Cheltenham: Six Irish winners a salve to Ruby’s unlucky break
Michael O’Leary walking on air after Samcro delivers on his promise on Ladies’ Day
Michael O’Leary, Gordon Elliott and Jack Kennedy with Samcro celebrate after winning the Ballymore Novices’ Hurdle at Cheltenham on Wednesday. Photograph: Michael Steele/Getty Images
Michael O’Leary is not a man who would appear to shy away from a bit of hype and razzmatazz, given some of the publicity stunts he has pulled with Ryanair over the years.
When it comes to his horses – and one in particular – the airline’s chief executive seems to prefer a far more conservative approach.
Following a wretched sequence of luck as an owner on the opening afternoon of the Cheltenham Festival – with a sequence of thirds and fourths, and losing one of his fleet, Mossback, from a fatal injury – the nerves would have been jangling by the start of day two, and he admitted colourfully to have been “sh**ting bricks all day long”.
If that was not enough, the first runner he was relying upon to get him on the board on Wednesday was Samcro in the Neptune Investment Novices’ Hurdle, a horse who had been anointed as the sport’s “next big thing” and a future Cheltenham Gold Cup winner for some months as well as holding the status of banker of Irish bankers during this week.
The momentum and social media-driven hysteria had risen as the exciting prospect brushed every rival aside in compiling an unbeaten streak of seven, with O’Leary having to intervene at one point during the winter with the statement: “If he turns out to be a reasonably good chaser in time, great, but he’s not the next coming of Jesus Christ.”
Samcro does not exactly resemble the second coming, although he stands out among his fellow thoroughbreds. The chestnut six-year-old swaggered around the paddock like a prize-fighter, followed everywhere by the television cameras, holding his head low and seemingly concentrating on his objective.
On the track, he is a nimble mover, and O’Leary and all of those who backed him into the skinny odds of 8-11 would never have really been worried.
“I don’t generally like redheads but I’ll make an exception for this one,” O’Leary said.
“I’ve never had a horse with this much bloody hype. At least he has won here now. It wasn’t a Grade Three around Naas or Navan. I think bookmakers assist this to encourage people into the ante-post markets.
“Everyone is feeling the pressure, from the trainers, stable staff, jockeys and even the owners.
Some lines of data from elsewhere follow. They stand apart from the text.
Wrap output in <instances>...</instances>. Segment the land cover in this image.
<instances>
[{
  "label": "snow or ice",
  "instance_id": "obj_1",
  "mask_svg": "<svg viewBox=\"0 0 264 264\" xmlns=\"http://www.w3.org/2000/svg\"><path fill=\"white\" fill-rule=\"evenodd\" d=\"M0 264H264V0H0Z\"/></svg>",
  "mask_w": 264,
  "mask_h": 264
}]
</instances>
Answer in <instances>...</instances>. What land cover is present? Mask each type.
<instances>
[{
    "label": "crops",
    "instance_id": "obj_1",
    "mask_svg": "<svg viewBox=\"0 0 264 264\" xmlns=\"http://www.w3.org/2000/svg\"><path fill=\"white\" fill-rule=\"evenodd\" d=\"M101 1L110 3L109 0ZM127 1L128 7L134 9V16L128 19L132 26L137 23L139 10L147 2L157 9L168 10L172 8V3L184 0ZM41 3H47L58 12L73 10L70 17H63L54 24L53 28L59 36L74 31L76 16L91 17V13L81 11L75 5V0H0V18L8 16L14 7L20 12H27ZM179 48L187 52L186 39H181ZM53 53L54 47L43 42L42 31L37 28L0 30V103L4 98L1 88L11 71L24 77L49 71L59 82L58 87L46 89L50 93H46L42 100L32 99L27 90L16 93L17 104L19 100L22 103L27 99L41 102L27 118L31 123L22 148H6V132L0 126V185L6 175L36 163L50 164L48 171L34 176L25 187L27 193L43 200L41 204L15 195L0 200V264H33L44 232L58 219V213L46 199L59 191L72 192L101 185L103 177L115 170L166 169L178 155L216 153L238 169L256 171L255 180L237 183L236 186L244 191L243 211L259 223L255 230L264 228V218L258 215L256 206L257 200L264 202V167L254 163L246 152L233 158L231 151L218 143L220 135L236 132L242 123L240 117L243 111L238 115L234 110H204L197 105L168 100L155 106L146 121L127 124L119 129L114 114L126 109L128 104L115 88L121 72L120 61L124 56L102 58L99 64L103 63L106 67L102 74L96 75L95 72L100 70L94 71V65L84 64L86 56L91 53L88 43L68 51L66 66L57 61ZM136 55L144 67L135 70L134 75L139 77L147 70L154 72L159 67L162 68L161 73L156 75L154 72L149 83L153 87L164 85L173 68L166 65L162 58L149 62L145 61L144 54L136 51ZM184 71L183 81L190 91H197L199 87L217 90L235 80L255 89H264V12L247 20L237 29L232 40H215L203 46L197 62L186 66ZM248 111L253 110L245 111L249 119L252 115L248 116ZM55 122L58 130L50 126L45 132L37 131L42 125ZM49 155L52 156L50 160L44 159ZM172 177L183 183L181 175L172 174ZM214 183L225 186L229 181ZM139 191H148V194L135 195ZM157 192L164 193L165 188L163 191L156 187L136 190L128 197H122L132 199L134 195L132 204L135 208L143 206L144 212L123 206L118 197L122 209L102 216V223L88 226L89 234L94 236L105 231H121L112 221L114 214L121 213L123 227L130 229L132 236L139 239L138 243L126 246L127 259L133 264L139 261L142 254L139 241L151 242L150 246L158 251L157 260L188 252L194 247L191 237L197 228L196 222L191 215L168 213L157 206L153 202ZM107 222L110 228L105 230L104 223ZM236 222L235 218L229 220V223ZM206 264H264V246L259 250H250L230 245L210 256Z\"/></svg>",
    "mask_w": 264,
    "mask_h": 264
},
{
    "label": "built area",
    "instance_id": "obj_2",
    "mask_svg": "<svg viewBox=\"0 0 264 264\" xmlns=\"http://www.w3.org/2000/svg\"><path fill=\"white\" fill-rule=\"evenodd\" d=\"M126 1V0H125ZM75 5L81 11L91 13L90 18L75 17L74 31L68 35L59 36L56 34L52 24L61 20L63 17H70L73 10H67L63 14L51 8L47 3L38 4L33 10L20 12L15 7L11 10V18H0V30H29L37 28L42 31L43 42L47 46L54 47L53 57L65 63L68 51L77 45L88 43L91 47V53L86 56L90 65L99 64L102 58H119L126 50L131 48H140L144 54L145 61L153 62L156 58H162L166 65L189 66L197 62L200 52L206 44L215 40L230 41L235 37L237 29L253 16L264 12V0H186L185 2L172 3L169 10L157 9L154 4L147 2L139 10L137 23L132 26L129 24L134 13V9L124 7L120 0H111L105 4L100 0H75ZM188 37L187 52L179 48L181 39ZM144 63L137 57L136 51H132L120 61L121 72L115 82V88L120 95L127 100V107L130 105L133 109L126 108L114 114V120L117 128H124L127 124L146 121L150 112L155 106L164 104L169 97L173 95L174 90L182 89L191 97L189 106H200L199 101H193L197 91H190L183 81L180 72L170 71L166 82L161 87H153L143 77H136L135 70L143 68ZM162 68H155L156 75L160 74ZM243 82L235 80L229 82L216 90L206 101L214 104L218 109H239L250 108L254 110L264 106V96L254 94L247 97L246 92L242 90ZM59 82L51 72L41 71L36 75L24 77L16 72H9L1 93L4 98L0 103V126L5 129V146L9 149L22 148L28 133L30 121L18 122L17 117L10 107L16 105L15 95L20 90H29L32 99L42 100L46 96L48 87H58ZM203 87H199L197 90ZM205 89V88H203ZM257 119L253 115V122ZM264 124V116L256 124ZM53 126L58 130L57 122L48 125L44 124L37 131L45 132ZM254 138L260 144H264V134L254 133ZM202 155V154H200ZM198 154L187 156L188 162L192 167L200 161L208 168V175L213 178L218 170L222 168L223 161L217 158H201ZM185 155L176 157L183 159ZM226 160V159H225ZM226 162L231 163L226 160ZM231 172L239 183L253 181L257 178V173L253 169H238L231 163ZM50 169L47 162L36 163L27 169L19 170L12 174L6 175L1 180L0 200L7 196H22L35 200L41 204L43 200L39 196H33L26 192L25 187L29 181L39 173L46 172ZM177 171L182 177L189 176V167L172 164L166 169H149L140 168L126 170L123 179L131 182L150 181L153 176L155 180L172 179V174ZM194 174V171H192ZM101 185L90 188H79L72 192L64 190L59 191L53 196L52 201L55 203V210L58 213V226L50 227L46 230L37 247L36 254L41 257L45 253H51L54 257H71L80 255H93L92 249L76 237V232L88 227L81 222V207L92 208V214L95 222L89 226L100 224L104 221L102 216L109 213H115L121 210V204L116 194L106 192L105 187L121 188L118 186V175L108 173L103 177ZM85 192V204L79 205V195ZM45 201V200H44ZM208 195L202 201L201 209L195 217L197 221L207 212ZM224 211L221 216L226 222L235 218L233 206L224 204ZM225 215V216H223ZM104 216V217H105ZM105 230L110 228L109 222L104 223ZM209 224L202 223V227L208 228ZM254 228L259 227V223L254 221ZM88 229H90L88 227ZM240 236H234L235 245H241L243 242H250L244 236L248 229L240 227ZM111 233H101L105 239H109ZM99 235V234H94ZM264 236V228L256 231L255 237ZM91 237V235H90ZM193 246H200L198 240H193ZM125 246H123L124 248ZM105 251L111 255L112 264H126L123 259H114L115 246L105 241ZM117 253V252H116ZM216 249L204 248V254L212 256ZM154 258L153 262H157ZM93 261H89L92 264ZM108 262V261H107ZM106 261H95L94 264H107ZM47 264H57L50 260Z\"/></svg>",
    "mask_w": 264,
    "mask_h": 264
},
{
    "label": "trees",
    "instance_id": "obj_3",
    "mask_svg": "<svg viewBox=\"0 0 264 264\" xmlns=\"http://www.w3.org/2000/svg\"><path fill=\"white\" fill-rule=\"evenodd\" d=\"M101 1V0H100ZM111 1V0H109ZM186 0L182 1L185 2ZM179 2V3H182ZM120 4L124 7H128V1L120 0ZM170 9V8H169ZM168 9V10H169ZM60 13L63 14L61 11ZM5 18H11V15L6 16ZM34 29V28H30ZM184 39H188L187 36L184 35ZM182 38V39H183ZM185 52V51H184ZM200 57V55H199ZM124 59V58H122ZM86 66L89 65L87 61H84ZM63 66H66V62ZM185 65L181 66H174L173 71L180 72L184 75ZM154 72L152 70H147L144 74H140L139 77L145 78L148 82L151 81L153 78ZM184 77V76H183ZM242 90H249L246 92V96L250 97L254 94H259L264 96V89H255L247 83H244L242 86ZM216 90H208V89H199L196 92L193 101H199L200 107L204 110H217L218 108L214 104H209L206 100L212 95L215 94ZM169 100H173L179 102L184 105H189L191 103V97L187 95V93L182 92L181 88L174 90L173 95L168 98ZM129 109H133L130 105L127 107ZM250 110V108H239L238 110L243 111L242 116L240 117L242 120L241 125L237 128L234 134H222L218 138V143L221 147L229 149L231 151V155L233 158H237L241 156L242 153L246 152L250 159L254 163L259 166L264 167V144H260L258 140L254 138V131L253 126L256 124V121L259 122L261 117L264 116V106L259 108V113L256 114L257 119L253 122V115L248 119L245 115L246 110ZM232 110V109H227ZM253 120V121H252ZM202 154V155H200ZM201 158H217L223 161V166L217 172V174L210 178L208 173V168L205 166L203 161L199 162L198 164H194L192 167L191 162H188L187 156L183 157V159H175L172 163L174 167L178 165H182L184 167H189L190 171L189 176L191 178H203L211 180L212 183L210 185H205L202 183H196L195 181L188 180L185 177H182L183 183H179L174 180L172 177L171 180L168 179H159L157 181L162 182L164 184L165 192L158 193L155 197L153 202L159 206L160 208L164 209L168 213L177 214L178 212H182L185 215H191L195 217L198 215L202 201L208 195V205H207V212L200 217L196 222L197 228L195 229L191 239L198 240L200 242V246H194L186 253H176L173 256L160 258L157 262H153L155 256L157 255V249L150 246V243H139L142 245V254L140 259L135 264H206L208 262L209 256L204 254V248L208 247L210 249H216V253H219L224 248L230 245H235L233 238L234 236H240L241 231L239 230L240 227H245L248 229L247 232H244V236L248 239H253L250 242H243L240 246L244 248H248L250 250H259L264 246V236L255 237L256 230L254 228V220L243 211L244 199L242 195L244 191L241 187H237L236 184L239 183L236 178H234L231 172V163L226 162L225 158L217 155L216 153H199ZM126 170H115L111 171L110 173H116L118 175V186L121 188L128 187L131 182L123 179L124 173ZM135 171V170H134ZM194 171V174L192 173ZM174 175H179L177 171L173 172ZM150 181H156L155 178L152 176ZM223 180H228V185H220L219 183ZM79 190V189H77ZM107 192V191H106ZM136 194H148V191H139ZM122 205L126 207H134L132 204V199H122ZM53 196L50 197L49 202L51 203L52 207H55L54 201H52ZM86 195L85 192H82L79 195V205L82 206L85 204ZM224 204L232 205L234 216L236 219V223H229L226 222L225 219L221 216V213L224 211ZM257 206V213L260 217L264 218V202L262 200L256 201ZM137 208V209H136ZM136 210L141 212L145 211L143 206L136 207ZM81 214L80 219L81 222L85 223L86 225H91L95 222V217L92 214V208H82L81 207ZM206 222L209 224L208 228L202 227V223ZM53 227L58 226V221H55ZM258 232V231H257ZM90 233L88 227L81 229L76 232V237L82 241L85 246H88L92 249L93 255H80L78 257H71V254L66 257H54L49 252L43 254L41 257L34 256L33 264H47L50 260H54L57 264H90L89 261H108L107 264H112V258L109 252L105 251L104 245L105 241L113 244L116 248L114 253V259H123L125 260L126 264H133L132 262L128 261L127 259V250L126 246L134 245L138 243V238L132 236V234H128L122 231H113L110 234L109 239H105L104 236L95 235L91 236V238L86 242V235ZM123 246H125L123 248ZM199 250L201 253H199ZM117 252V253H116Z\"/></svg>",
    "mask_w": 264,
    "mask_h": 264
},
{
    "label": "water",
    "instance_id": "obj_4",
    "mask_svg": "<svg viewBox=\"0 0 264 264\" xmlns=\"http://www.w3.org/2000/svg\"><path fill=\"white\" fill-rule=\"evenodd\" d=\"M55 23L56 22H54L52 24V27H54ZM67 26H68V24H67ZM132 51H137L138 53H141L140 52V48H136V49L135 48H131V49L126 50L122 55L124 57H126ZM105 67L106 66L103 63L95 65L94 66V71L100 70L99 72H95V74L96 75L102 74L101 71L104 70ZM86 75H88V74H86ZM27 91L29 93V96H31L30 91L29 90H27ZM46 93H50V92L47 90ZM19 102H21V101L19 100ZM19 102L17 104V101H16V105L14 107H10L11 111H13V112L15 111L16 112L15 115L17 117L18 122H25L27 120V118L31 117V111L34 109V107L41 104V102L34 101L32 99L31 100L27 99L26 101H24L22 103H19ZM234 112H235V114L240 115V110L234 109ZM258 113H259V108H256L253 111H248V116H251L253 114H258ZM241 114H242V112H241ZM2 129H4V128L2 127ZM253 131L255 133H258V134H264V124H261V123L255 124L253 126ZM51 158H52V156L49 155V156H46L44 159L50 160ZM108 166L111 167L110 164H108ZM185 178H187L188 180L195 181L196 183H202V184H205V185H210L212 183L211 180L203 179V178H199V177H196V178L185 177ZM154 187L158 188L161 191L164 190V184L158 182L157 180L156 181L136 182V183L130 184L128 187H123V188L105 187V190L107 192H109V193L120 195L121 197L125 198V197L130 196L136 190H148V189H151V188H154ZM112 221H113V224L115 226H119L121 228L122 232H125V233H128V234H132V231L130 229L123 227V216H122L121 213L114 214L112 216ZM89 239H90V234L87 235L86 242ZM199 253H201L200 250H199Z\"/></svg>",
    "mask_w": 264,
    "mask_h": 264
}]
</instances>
At least we can relax a bit now.”
There will be plenty of costly purchases among O’Leary’s huge string of National Hunt horses, point-to-pointers and breeding projects run under the Gigginstown House Stud banner.
He will not have often paid more than for Samcro, who changed hands for £335,000 at a Goffs sale at the Aintree Grand National meeting two years ago, having won on his debut in a point at Monksgrange near Enniscorthy in Co Wexford.
“This is why we pay stupid amounts of money for horses,” he said. “I paid far too much money for him but he has done everything Gordon [Elliott, trainer] has asked him to. The problem now is that everyone wants to plan ahead instead of just enjoying this amazing thrill.”
Green tweed jacket
While O’Leary would not be known for blending in with the crowd, he credited a move to the most traditional of festival outfits with his belated return to the winner’s enclosure. The green tweed jacket he had sported for the occasion – an otherwise unremarkable number much like those worn by many on the racecourse – appears to have superstitious powers.
“It’s the jacket I wore when Don Cossack won the Gold Cup and when Rule The World won the Grand National,” he explained.
“After yesterday [Tuesday] I changed. My wife said, ‘you’re not wearing that filthy jacket again’ but I had to.”
Samcro was also to open an almost unstoppable flow of Irish winners, with six out of the seven races. Another for O’Leary was not long in coming as Tiger Roll, a diminutive character he described as “a rat of a thing with a heart of a lion” claimed the festival’s cross-country race.
And there were tears from Philip Reynolds, son of the late taoiseach Albert, whose Presenting Percy is a step or two further up the ladder to a future Gold Cup than Samcro after a mighty performance in the RSA Chase. “I’m in bits, I apologise,” said Reynolds, who is usually as eloquent as O’Leary in the debriefs.